Human Rights Watch meliput langsung masyarakat yang wilayahnya terdampak pembukaan lahan kelapa sawit di sejumlah wilayah di Indonesia. Salah satunya Ibu Leni, perempuan Iban dari Desa Semunying Bongkang, Kabupaten Bengkayang, Kalimantan Barat ini, mengaku tidak bisa membuat dapurnya tetap ngebul karena adanya pembukaan lahan kelapa sawit di desanya. Dulu, Ibu Leni dan suaminya mengandalkan hutan untuk mencari makan. Masyarakat sekitar kesulitan mencari bahan makanan atau bahan untuk menenun. Kasus ini menyadarkan kita bahwa masyarakat yang tadinya mandiri dan sangat bergantung pada hutan, kini terpaksa menjadi pekerja di tanah mereka sendiri, atau bahkan pengangguran. Penduduk setempat akhirnya tidak punya pilihan selain menjadi pekerja di perkebunan minyak kelapa sawit dengan upah yang rendah.
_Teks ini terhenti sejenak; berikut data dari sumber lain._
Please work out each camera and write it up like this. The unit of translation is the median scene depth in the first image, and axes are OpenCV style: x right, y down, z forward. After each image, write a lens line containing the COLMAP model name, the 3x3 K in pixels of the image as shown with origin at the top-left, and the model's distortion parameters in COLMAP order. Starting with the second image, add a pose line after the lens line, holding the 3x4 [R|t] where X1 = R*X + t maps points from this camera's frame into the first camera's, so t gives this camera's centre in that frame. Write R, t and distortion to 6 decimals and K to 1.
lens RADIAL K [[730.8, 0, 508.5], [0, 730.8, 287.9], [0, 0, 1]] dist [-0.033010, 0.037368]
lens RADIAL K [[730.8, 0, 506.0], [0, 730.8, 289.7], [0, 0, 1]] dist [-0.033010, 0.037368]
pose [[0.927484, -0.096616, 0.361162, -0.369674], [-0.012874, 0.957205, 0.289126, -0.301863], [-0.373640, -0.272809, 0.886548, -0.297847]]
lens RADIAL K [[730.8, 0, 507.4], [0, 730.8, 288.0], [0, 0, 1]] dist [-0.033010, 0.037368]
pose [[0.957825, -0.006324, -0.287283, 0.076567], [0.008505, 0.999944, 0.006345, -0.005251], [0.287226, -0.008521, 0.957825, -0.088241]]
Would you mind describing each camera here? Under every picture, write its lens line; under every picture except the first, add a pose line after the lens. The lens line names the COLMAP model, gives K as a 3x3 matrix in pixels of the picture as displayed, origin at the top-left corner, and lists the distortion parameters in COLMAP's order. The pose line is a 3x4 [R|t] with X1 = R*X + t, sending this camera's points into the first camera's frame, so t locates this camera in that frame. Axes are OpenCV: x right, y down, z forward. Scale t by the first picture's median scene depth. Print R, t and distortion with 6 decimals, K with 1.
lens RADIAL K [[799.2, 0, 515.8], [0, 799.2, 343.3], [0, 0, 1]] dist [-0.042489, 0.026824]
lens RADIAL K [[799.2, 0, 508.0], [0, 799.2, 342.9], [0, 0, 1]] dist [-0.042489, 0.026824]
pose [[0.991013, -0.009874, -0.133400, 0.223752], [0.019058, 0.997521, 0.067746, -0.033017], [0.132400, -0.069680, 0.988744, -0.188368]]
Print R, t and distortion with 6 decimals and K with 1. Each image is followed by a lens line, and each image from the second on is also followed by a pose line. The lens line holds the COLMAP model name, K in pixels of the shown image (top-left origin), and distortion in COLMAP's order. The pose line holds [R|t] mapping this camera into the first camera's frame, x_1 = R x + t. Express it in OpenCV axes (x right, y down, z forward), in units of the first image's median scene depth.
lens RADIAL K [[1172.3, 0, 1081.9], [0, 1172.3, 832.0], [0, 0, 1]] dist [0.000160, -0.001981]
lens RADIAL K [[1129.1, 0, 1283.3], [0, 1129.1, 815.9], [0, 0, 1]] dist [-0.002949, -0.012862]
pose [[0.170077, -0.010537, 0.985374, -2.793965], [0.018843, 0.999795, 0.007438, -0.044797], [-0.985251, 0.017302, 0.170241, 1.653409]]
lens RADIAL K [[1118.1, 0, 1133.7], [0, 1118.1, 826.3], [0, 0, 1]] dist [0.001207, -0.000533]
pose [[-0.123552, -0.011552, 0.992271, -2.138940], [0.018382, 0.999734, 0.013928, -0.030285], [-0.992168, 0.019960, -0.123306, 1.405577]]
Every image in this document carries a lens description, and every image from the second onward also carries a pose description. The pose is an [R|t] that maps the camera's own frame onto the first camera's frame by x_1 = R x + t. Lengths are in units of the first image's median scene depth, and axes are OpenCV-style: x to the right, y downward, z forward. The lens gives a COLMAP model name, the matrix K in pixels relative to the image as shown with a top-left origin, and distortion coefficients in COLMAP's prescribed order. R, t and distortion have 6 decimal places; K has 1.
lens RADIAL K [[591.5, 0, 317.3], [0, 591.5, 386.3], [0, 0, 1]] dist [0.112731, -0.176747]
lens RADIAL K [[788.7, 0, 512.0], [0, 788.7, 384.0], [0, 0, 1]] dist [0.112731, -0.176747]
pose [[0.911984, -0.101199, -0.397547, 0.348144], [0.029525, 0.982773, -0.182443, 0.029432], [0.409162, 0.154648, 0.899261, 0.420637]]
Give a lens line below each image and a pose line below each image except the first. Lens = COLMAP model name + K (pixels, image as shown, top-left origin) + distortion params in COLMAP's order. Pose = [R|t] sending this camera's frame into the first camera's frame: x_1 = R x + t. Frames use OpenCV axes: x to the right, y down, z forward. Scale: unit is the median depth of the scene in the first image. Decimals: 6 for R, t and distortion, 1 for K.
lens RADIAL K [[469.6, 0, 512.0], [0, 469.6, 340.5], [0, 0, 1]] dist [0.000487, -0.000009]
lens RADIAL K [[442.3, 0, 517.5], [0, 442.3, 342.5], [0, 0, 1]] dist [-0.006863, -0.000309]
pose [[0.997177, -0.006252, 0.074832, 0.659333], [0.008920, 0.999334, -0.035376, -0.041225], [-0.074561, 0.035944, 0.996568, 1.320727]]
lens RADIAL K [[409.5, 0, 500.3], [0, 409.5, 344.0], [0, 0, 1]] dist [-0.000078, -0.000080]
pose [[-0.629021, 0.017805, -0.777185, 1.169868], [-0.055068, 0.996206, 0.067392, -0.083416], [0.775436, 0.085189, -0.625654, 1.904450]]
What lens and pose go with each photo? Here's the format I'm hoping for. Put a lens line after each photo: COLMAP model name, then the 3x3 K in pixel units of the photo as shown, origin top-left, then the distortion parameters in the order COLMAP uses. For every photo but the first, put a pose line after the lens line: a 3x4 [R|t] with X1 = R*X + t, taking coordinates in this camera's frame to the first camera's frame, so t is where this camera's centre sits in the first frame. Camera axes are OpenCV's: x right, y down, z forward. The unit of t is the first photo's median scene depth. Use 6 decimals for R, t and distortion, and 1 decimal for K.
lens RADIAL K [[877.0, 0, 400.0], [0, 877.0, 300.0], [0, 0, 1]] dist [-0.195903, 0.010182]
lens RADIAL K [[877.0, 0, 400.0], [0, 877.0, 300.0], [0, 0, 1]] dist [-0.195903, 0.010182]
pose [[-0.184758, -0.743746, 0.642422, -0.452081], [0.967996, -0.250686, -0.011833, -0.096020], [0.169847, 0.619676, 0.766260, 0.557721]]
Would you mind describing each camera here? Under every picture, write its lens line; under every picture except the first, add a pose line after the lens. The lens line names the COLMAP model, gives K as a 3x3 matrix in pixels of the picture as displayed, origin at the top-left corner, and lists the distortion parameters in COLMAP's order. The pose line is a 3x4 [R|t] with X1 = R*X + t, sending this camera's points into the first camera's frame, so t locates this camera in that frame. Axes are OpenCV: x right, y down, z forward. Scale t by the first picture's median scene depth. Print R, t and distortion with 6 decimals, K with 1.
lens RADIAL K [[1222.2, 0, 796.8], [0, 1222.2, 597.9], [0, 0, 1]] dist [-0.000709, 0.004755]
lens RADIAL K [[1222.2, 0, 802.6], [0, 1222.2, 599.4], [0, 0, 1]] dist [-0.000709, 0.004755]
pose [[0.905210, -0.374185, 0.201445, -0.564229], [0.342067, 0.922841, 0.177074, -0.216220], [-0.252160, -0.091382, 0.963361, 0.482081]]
Hal ini pun merusak kemampuan mereka bertahan hidup dengan mengandalkan alam sekitar. -
Rusaknya Keanekaragaman Hayati

Seiring dengan melonjaknya permintaan minyak kelapa sawit, pengolahan lahan untuk memproduksinya pun meningkat secara global. Di negara-negara pengekspor utama minyak kelapa sawit, lebih dari 270.000 hektar hutan tropis yang kaya spesies dan karbon dikonversi setiap tahunnya. Parahnya lagi, laju deforestasi terus meningkat. Saat ini, kelapa sawit mewakili 5,5 persen dari penggunaan lahan pertanian global. Para ahli biologi konservasi sangat prihatin dengan hal ini. Adapun, hutan hujan Malaysia dan Indonesia memiliki tempat-tempat dengan keanekaragaman hayati tertinggi di dunia, dan menjadi rumah bagi ratusan spesies mamalia dan burung yang terancam punah, termasuk harimau sumatra, orangutan, dan burung rangkong gading. -
Pencemaran Air dan Tanah Akibat Zat Kimia

Masalah lain akibat industri kelapa sawit adalah pencemaran tanah dan air. Pasalnya, pabrik minyak kelapa sawit menghasilkan 2,5 metrik ton limbah dalam setiap metrik ton minyak sawit yang dihasilkannya, seperti yang ditulis World Wildlife Fund. Limbah yang dibuang sembarangan ini tentunya mencemari sumber air, yang berdampak pada keanekaragaman hayati dan manusia di hilir sungai. Nah, berbeda dengan hutan yang tumbuh secara alami, perkebunan kelapa sawit menggunakan pestisida dan pupuk kimia secara masif. Pupuk kimia ini bahkan diaplikasikan secara berlebihan dan sembrono. Tentu saja, zat kimia ini dapat mencemari sumber air permukaan dan air tanah. Apalagi, beberapa produsen kelapa sawit yang nakal, membuang residu minyak sawit, yang terdiri dari herbisida, insektisida dan zat kimia lainnya ke saluran air, yang mencemari sungai dan tanah.